I am building my MQTT Tasmota IR transmitter to be connected to my home assistant.
The goal is to control my air conditioner Olympia Splendid via IR.

I had to fight to understand the IR signal emitted from the proprietary device remote. In order to facilitate the task I have used Arduino and a IR receiver shield to try to decode the signal. I have also connected the IR shield output to a digital signal analyzer oscilloscope to get the data.

I could not see the original data, since the IR receiver transistor of the shield demodulate the IR signal on the output. So I have bought this very interesting kit from

https://www.analysir.com/blog/product/infrared-component-starter-kits/

that has all the type of hard to find IR receivers for all kind of frequency signals all in one package. The site has a well documented usage of each kind of diode or IR transistor of the kit.
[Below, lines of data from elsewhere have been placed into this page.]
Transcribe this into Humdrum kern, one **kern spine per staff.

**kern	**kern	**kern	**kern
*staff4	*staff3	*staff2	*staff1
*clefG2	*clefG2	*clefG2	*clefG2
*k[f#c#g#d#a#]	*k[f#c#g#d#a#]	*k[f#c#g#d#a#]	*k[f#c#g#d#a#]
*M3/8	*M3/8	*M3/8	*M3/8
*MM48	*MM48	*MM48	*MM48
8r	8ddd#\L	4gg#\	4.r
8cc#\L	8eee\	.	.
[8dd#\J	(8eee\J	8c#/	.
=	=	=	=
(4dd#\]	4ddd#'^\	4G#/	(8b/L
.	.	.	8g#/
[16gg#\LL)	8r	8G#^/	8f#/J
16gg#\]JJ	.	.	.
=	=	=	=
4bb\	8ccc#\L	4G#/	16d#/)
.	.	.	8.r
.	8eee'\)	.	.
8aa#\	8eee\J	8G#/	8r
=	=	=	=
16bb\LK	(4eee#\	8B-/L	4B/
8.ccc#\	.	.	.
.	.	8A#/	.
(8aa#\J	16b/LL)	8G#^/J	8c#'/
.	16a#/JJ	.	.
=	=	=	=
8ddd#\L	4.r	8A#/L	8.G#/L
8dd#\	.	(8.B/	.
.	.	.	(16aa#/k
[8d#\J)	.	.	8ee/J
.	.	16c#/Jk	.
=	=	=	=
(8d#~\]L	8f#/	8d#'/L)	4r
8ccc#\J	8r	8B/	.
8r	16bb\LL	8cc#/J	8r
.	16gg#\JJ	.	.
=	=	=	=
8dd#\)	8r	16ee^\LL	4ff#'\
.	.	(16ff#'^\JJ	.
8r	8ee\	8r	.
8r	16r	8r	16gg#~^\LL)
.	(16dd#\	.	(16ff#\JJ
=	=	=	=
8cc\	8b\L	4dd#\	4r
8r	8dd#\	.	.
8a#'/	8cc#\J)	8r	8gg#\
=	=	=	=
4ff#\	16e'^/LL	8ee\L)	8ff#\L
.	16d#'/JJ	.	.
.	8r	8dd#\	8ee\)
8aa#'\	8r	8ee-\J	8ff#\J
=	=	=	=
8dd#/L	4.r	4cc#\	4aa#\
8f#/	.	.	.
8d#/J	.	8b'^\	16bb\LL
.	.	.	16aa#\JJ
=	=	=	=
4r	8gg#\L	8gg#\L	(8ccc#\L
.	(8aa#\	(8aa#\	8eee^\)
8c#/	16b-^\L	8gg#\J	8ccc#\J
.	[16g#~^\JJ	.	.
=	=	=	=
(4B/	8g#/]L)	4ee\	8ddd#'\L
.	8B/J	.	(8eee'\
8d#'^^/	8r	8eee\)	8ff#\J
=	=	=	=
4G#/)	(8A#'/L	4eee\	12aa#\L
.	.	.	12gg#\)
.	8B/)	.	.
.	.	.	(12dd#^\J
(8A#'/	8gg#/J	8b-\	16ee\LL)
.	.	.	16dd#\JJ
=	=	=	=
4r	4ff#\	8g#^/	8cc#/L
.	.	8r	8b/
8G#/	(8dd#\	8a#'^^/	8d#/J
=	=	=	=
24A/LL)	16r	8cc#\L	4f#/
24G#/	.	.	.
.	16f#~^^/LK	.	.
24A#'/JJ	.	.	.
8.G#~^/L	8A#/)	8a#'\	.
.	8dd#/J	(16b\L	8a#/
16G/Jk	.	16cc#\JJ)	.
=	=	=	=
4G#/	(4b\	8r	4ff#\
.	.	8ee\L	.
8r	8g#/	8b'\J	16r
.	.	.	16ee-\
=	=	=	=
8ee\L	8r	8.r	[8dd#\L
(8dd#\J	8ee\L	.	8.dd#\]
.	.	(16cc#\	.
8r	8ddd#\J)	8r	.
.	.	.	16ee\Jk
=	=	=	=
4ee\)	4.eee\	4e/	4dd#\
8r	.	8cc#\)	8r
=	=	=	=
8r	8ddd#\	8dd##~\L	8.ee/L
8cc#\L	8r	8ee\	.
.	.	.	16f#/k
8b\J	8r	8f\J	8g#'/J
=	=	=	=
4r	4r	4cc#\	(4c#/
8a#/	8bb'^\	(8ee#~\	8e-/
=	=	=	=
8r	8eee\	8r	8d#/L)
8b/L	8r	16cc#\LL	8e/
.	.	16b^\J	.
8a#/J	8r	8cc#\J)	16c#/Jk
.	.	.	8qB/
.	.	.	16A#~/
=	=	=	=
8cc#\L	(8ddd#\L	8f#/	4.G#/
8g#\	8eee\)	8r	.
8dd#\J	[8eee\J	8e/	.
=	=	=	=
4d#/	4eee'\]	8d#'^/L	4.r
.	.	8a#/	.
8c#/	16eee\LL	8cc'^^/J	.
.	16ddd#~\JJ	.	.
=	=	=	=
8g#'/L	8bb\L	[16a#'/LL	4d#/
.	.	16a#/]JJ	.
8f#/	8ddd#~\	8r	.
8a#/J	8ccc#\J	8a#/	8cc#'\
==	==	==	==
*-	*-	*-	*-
A must have for anyone interested in playing with InfraRed signals.

There is also one that does not demodulate the signal and let’s measure the exact IR frequency emitted on your own digital oscilloscope.

I bought also from the same shop a nice WEmos IR shield that I will put on directly on my WEmos with tasmota to have the complete device.

I also bought their AnalysIR application, that gave me a great help in reverse engineering the digital IR signal and transform it in real commands bytes.
They gave a custom firmware for Arduino or ESP8266 to use with the application to analyze the data.

I was able to get a good understanding of the signal and write a new implementation of the Olympia Splendid IR protocol on the Arduino IR Lib.
I tried and after some debugs I was able to successfully send the command from Arduino to turn the device on.
Now I will improve the code on the library, and then I will port on the Tasmota IR Library integrating with the already existing IR MQTT commands.